"Amleto" de Faccio, à l’ombre de Verdi

Jubilé Shakespeare : redécouverte d’un superbe "Hamlet" de 1865.Nicolas Blanmont Envoyé spécial à Bregenz

Nicolas Blanmont
"Amleto" de Faccio, à l’ombre de Verdi

Jubilé Shakespeare : redécouverte d’un superbe "Hamlet" de 1865.Nicolas Blanmont Envoyé spécial à Bregenz Si Franco Faccio (1840-1891) passa très discrètement à la postérité, c’est uniquement parce que, directeur musical de la Scala de Milan, il lui revint notamment de diriger la première italienne de "Aida" ainsi que la création de l’"Otello" de Verdi. Mais qui se souvient qu’il fut aussi compositeur ? Or, Faccio avait lui-même signé deux opéras, dont un formidable "Amleto" récemment exhumé aux Etats-Unis et que le Festival de Bregenz vient de réhabiliter superbement en cette année de commémorations du quatre-centième anniversaire de la disparition de Shakespeare.

De vraies pages d’anthologie

Créé à Gênes en 1865, repris une seule fois à la Scala en 1871, "Amleto" se révèle un véritable chef-d’œuvre, servi par un excellent livret d’Arrigo Boito (librettiste des deux derniers opéras shakespeariens de Verdi, "Otello" et "Falstaff") et par une musique de premier plan. Faccio n’était pas qu’un petit maître et il eût sans doute pu marquer l’histoire de la musique s’il n’avait abandonné l’écriture.
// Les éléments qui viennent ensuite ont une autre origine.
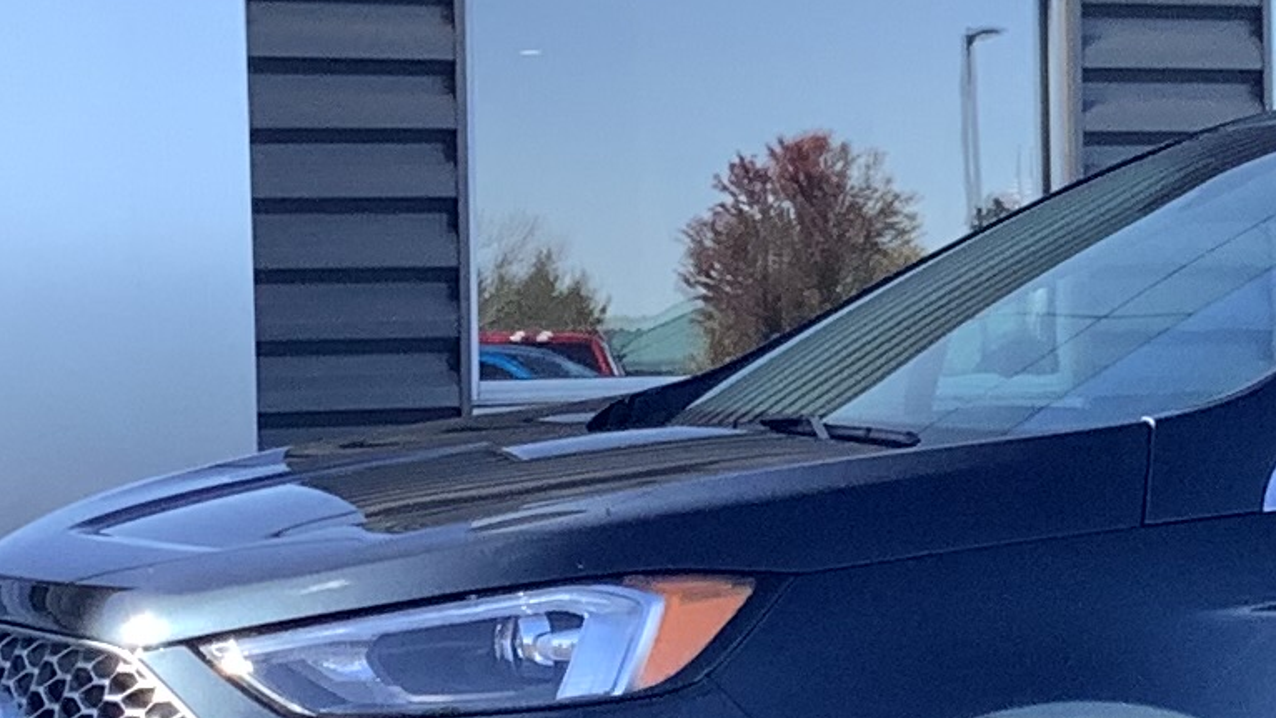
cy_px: 248
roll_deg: +1.1
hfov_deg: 14.3
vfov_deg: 8.4
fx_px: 4872
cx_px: 1624
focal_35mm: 144
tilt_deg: -0.4
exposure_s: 1/397
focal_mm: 3.3
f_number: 2.4
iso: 25
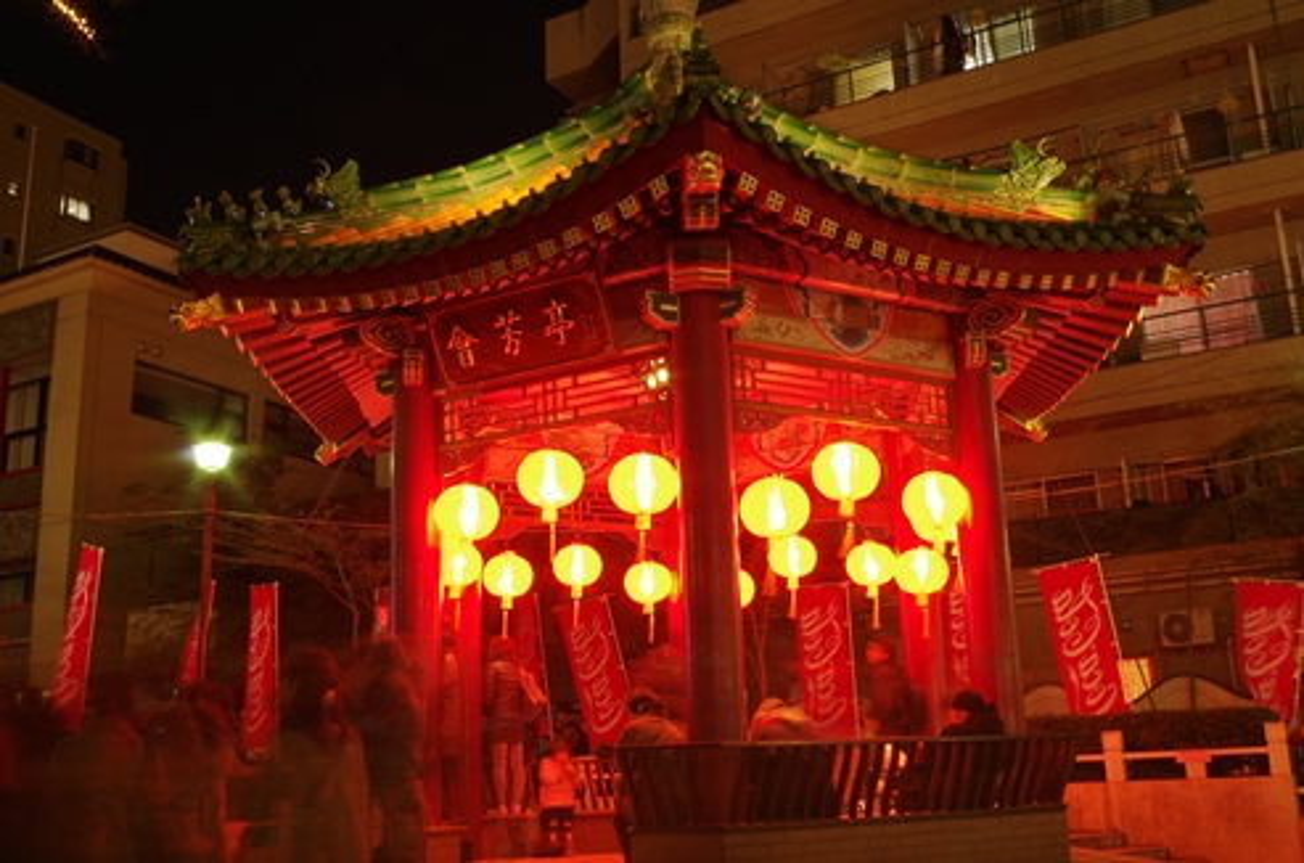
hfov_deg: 52.5
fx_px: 1321
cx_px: 652
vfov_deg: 36.1
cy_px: 432
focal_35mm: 37
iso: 400
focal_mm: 24.38
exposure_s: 5
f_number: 16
Peut-être parce que Verdi - qui confessa pourtant son admiration pour son jeune collègue - régnait trop puissamment sur son temps, comme un arbre si large qu’il rend impossible la croissance de tout autre.

A Bregenz, on découvre un ouvrage intelligemment construit, avec un rôle-titre exceptionnel mais avec aussi une véritable substance pour les "seconds" rôles qui expriment leurs tourments dans des pages musicales riches elles aussi : Ophélie bien sûr, mais aussi Laërte ou encore le couple usurpateur de Claudius et Gertrude. "Amleto" compte de vraies pages d’anthologie : vocales bien sûr (le monologue "être ou ne pas être", la scène de folie d’Ophélie, les remords de la Reine…) mais aussi orchestrales, comme la musique funèbre pour Ophélie - qui connut d’ailleurs un certain succès comme page autonome.

On rêve d’un CD ou d’un DVD

Le chef italien Paolo Carignani dirige l’Orchestre symphonique de Vienne avec une conviction contagieuse et le soin qu’on réserve aux meilleures œuvres, et la distribution est de premier plan : le ténor tchèque Pavel Cernoch (qui fut le Prince dans "Rusalka" à la Monnaie) campe un Hamlet tour à tour autiste et halluciné, et le reste du plateau, bien qu’inconnu, est à l’avenant. De son côté, Olivier Tambosi signe une mise en scène classique mais jamais poussiéreuse, réussissant scènes de foules et moments intimistes, forte d’une véritable direction d’acteurs mais aussi de très beaux décors, des lumières splendides et des costumes d’époque légèrement décalés (des yeux immenses y sont brodés).

Plus que le "Hamlet" d’Ambroise Thomas, cet "Amleto" restitue toute la puissance de l’œuvre shakespearienne. En levant le voile, au passage, sur une période de la musique italienne - entre les derniers opéras de Donizetti et les premiers véristes - largement occultée jusqu’ici. A défaut de reprises, on rêve d’un CD ou d’un DVD pour immortaliser le spectacle.

Rens. www.bregenzerfestspiele.com

Bregenz côté pile

Le festival de Bregenz est bien sûr connu pour ses productions d’opéras en plein air et la fameuse scène sur le lac de Constance. Cet été, on retrouve ainsi la "Turandot" de Puccini applaudie l’an dernier ("La Libre" du 18 août 2015), et "Carmen" est annoncée pour 2017 et 2018. On joue en principe presque par tous les temps mais, quand les cieux ne sont vraiment pas de la partie, le spectacle se poursuit dans une salle couverte, adossée au théâtre du lac et qui, dès lors, regarde la montagne - fût-ce sans la voir. C’est pour mieux rentabiliser cet espace que, depuis plusieurs années, le festival de Bregenz propose en contrepoint aux blockbusters lyriques de la scène lacustre des opéras beaucoup plus rares, qui reçoivent tous les moyens d’une véritable production. On y a vu ainsi par exemple, avant l’"Amleto" de Faccio, "Die Passagierin" de Weinberg, "Krol Roger" de Szymanowski, "Maskarade" de Nielsen, "Of mice and men" de Carlisle Floyd ou même des créations de nouveaux ouvrages.